Cartoon Network’s Coolest Show Turns 22 — And You Still Can’t Stream It
Twenty-two years after its debut, Cartoon Network’s coolest experiment has vanished—no streaming, no reruns, barely a trace from the network’s wild late-90s, early-00s era. How did a cult favorite get scrubbed from history—and is there any hope of digging it back up?
If you were a Cartoon Network kid in the early 2000s, there was this one show that felt like it was made in a garage with a stack of anime tapes, a PS2, and a box of junk food. It ruled. And now you basically can’t watch it. Yep, it’s been 22 years since Megas XLR crashed onto CN, and it’s still MIA from the places you’d expect to find it.
What Megas XLR was (and why it was great)
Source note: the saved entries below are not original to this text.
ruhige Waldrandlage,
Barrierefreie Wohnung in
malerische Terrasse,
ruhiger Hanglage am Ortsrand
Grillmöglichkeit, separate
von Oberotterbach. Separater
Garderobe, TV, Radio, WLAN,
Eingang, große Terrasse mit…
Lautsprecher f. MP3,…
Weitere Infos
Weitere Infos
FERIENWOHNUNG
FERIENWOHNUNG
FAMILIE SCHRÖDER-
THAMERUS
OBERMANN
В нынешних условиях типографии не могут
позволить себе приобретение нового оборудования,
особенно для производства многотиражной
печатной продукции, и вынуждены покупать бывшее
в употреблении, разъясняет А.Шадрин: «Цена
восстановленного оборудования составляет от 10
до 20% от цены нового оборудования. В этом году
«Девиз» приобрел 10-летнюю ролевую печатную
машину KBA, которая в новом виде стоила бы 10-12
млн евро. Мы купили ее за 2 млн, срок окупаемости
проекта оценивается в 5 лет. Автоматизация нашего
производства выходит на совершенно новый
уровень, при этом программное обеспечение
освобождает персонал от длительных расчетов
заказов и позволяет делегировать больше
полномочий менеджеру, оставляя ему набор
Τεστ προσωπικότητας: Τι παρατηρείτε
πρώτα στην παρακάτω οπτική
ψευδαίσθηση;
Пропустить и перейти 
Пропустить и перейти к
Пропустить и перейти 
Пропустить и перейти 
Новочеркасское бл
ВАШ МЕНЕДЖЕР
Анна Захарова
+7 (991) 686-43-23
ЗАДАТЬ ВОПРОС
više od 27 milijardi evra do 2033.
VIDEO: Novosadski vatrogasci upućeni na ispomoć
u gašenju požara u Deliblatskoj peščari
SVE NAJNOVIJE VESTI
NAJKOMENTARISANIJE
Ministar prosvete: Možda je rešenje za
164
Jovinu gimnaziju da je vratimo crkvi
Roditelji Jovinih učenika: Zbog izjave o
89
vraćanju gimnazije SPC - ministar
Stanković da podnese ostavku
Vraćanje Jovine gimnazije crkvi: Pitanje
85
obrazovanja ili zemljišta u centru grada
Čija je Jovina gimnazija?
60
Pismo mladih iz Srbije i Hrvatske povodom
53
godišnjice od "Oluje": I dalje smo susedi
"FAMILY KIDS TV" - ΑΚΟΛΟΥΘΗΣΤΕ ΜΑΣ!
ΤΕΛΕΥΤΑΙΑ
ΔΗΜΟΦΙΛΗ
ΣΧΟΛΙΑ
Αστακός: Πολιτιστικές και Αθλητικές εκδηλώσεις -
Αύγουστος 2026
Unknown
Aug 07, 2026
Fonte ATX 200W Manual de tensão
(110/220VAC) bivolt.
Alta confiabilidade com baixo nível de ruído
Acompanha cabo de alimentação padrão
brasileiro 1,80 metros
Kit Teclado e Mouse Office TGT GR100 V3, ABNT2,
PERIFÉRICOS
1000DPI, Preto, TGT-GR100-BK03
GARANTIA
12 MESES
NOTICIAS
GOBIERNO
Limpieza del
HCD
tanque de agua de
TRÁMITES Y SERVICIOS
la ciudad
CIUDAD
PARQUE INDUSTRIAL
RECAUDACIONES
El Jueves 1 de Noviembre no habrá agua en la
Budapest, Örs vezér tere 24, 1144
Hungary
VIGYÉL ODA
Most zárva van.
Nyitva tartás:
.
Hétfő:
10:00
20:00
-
The pitch was gloriously simple: in New Jersey, a gearhead named Coop digs a giant robot out of a junkyard and mods it like a hot rod. His best friend Jamie hangs around to heckle and enable. Then a soldier from the future, Kiva, shows up to reclaim the bot and stop an alien army called the Glorft. Coop’s love of cars, video games, anime, and greasy snacks somehow makes him the perfect pilot, and every episode is a mash-up of big action, bigger gags, and affectionate riffs on mecha staples. He basically button-mashes his way to victory against cosmic threats and has a blast doing it.
How it happened, how it vanished
- 2002: The idea shows up as a pilot called 'Lowbrow' from creators Jody Schaeffer and George Krstic during Cartoon Cartoon Weekend Summerfest. Kids called in to vote on the pilots they wanted, and this one made the cut.
- May 1, 2004: Megas XLR officially premieres on Cartoon Network. It runs two seasons. Despite being tailor-made for toys, tees, and everything in between, it gets canceled for low ratings.
- Afterlife: The show gets written off for tax reasons. In practice, that means no new domestic production tied to the series and major hurdles for home video. It popped up for digital purchase in places like Apple, but that’s about it.
- The almost-comeback: At one point, a revival was reportedly greenlit, but when Warner Bros. merged into Warner Bros. Discovery, the project got shelved. That pretty much iced any big return.
- Streaming now: Tubi made a splashy deal to license a bunch of classic Warner Bros. animation, including plenty of Cartoon Network titles you can’t find elsewhere. Megas XLR still didn’t make the cut. You can buy episodes piecemeal on digital storefronts, and some regions have had better luck overall, but there’s no proper, all-in-one streaming home.
Why that stings
Megas XLR was the kind of scrappy, self-aware action comedy that defined CN’s experimental streak in the late 90s and early 2000s. Lots of shows from that era still echo through modern animation. This one? It basically got buried. Which, yeah, unintentionally makes it feel like a secret handshake for the folks who were there on Saturday nights. But it also means a whole generation missed a show that went hard on style, jokes, and giant-robot spectacle. If you do track it down, it deserves to be watched as a whole, not chopped up across purchases. Sadly, for now, that’s the only real option.